Il s'avère que mes cellules souches ont souffert de mes nombreuses chimiothérapies et ont acquis un niveau modéré de syndrome myélodysplasique (SMD). Cela signifie qu'elles ne sont plus capables de produire des quantités normales de cellules sanguines saines, mais jusqu'à présent, elles semblent pouvoir supporter un mode de vie soigneusement restreint. En évitant les situations manifestement dangereuses pour la maladie et en m'efforçant de rester le plus en forme possible, j'ai bon espoir de pouvoir continuer à vivre pendant plusieurs années avant de subir un nouveau traitement. J'avais pris l'habitude de dépasser la courbe de survie de la MW (seuls 25% des patients diagnostiqués à l'époque où je l'étais ont survécu jusqu'à ce stade), je considère donc mon niveau intermédiaire de la courbe de survie moyenne à 4 ans du SMD comme un défi de plus à relever.
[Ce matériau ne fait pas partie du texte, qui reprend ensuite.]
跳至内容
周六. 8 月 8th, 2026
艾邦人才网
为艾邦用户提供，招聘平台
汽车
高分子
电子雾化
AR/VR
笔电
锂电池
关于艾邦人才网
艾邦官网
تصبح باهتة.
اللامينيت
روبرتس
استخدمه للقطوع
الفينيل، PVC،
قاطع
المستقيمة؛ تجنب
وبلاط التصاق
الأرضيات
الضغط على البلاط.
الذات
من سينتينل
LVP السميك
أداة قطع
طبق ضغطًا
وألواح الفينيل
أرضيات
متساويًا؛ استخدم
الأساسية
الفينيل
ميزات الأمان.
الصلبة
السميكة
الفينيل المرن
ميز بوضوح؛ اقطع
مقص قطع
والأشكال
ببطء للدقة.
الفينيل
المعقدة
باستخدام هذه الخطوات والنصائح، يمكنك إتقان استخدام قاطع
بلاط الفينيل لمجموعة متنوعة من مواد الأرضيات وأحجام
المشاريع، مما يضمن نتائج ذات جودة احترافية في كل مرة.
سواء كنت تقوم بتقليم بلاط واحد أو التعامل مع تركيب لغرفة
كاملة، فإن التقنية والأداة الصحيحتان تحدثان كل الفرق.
Il me semble utile de conclure cette histoire en revenant sur le concept du cancer en tant que hobby. Comme vous l'avez vu, il a dominé ma vie pendant quinze ans, et il m'a fourni beaucoup de travail intéressant en me tenant au courant des traitements pour la MW et maintenant pour le SMD. Cela m'a aussi amené à participer à un grand nombre de groupes de soutien et à voyager occasionnellement à l'étranger pour assister à des conférences sur la MW, à Dana-Farber et à la Mayo Clinic. J'ai trouvé qu'il était extrêmement important de limiter les périodes de recherche et de consultation aux points de décision clés, en oubliant tout cela la plupart du temps. Comme pour un hobby, la MW est un sujet fascinant s'il est maîtrisé, mais qui peut facilement devenir une obsession. Les amis proches s'intéressent à ma situation et il est important d'avoir un bref résumé à portée de main, mais personne ne veut que le sujet domine la conversation. Dans l'ensemble, c'est un passe-temps avec lequel je peux vivre.